Monochrome/laser printer setup check

Confirm a black-and-white printer reproduces the full tonal range evenly right after setup or a toner change.

Grayscale print pipeline testing

Use the true single-channel TIFF to test software or hardware pipelines that specifically expect grayscale, not RGB, input.

Reverse-type toner bleed check

Verify that small white text on a solid black background stays crisp rather than filling in, which matters for labels and packaging proofs.

Scanner or copier grayscale test

Print the sheet and scan or photocopy it back to check how well a scanner or copier preserves the tonal steps.

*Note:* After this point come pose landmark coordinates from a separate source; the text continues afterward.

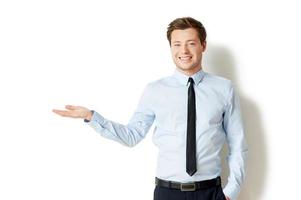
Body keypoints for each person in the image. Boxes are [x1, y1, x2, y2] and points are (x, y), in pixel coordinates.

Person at [53, 17, 247, 200]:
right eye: (177, 44)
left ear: (203, 45)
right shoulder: (155, 90)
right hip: (167, 193)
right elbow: (132, 135)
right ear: (170, 47)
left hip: (210, 192)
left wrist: (231, 191)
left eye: (191, 43)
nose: (184, 50)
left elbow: (237, 144)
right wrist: (92, 117)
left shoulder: (224, 89)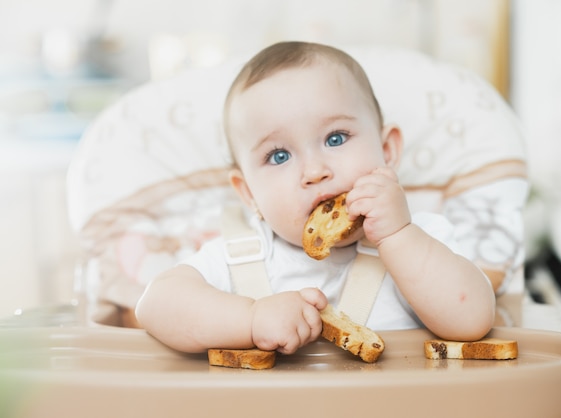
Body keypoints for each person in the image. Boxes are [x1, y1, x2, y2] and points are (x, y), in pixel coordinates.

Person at [135, 41, 496, 354]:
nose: (314, 171)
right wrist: (249, 320)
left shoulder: (422, 237)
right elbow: (155, 305)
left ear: (387, 150)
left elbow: (473, 321)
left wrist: (398, 236)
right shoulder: (241, 255)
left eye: (335, 138)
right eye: (279, 156)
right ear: (249, 193)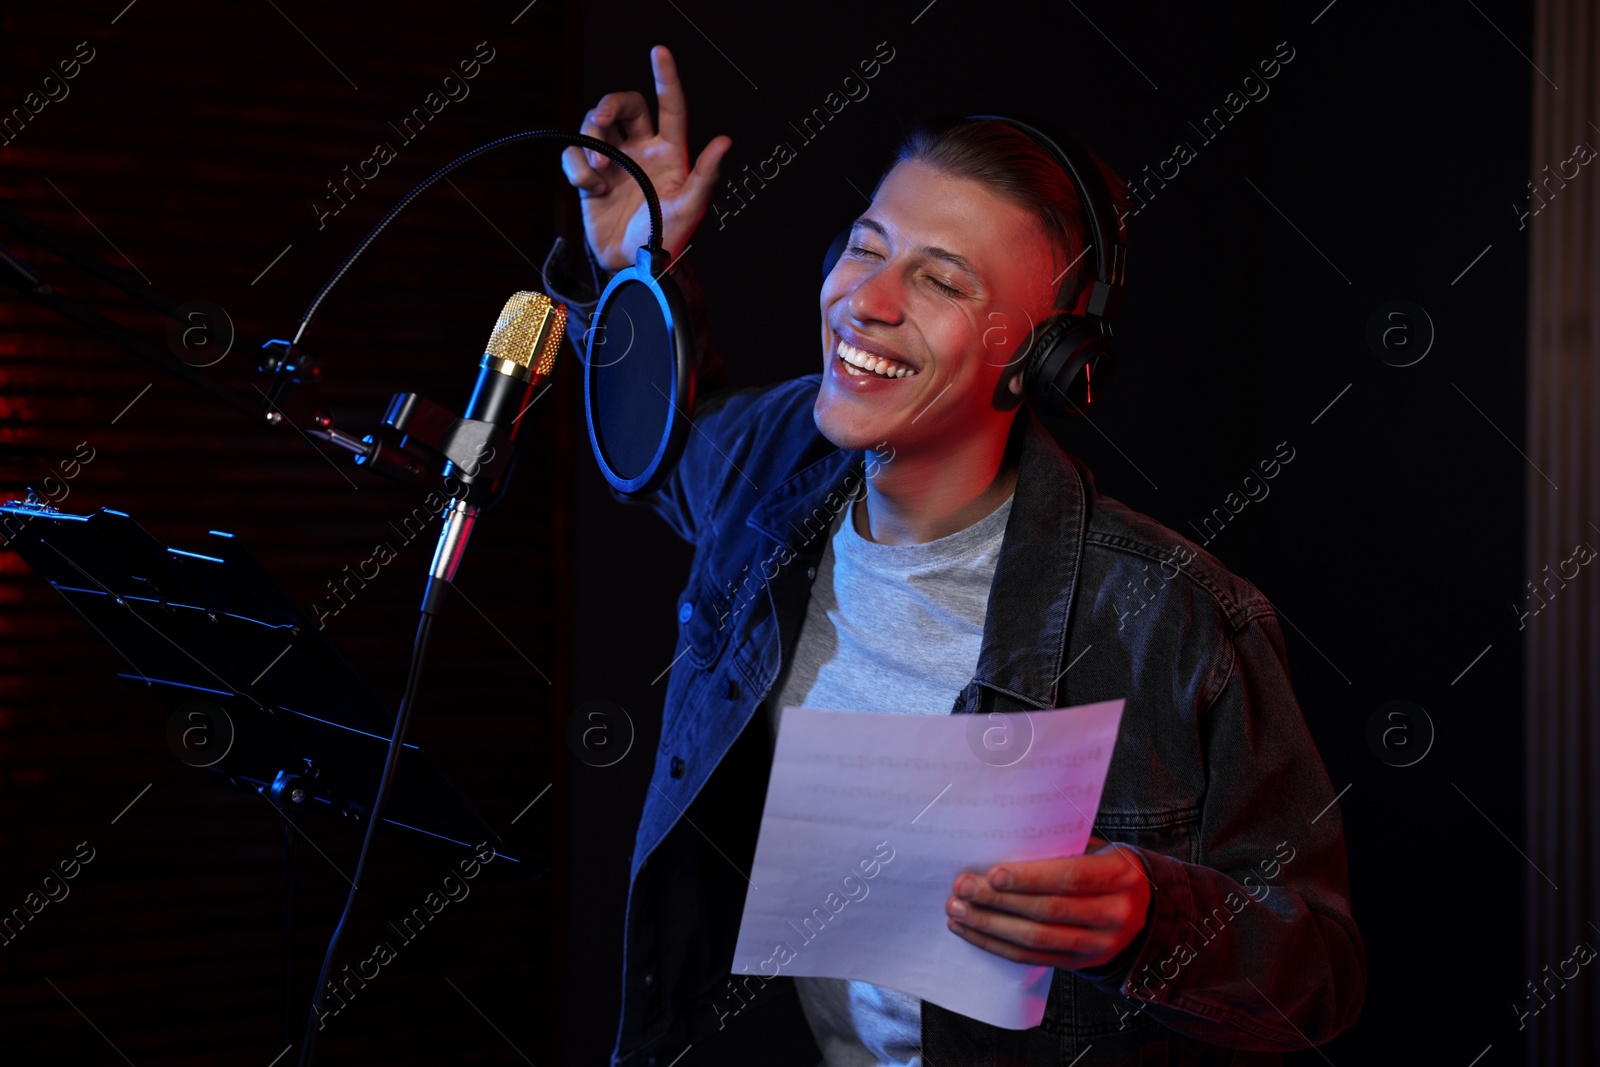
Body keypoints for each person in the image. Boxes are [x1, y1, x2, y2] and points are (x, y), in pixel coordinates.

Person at [544, 44, 1365, 1067]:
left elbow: (1318, 974)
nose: (866, 301)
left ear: (1049, 357)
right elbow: (668, 445)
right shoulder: (769, 467)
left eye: (938, 279)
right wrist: (632, 269)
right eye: (865, 244)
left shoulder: (1173, 616)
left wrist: (1150, 920)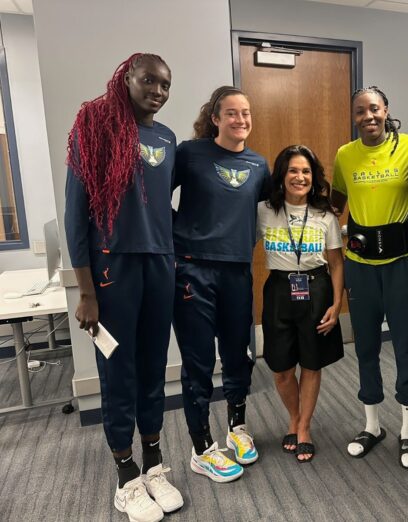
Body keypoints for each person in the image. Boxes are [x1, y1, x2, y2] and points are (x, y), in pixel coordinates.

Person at [65, 53, 183, 522]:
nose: (157, 90)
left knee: (155, 365)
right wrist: (87, 292)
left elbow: (160, 205)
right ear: (125, 78)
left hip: (160, 265)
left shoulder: (167, 137)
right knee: (119, 373)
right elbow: (76, 216)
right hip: (112, 271)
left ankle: (154, 461)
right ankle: (125, 474)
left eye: (165, 84)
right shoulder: (93, 127)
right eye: (148, 80)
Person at [172, 86, 270, 482]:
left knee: (237, 355)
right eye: (231, 113)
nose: (241, 120)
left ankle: (238, 427)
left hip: (237, 271)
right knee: (197, 362)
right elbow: (154, 196)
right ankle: (202, 448)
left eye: (245, 113)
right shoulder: (190, 153)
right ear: (215, 118)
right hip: (193, 271)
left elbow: (274, 208)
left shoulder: (259, 164)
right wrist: (175, 236)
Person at [332, 86, 408, 468]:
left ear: (386, 110)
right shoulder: (345, 155)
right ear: (353, 117)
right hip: (361, 266)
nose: (368, 116)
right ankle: (372, 426)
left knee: (405, 346)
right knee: (366, 346)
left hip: (402, 263)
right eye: (360, 111)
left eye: (374, 108)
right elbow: (335, 204)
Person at [257, 144, 344, 463]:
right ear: (281, 175)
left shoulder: (324, 214)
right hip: (279, 290)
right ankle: (294, 416)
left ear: (314, 176)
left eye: (306, 171)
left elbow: (336, 263)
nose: (300, 176)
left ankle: (302, 426)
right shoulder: (264, 210)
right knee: (280, 368)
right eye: (293, 170)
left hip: (316, 288)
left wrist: (337, 304)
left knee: (311, 362)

Frequently asked questions

What's the difference between the PNG and the TIFF?
The PNG is a standard RGB image where each pixel happens to have equal R, G, and B values. The TIFF is a genuine single-channel grayscale file - useful when a tool or workflow specifically expects true grayscale rather than an RGB image that looks gray.
How many of the 11 steps should I actually be able to distinguish?
On a well-functioning printer and under decent lighting, all 11 steps should be visibly distinct from their neighbors. If two or more adjacent steps look identical, that's a sign of limited tonal range or over/under-inking.
Is this useful for color printers too?
Yes - printing this on a color printer set to grayscale or black-ink-only mode checks how well it emulates true monochrome output, which is a common real-world use case for reports and documents.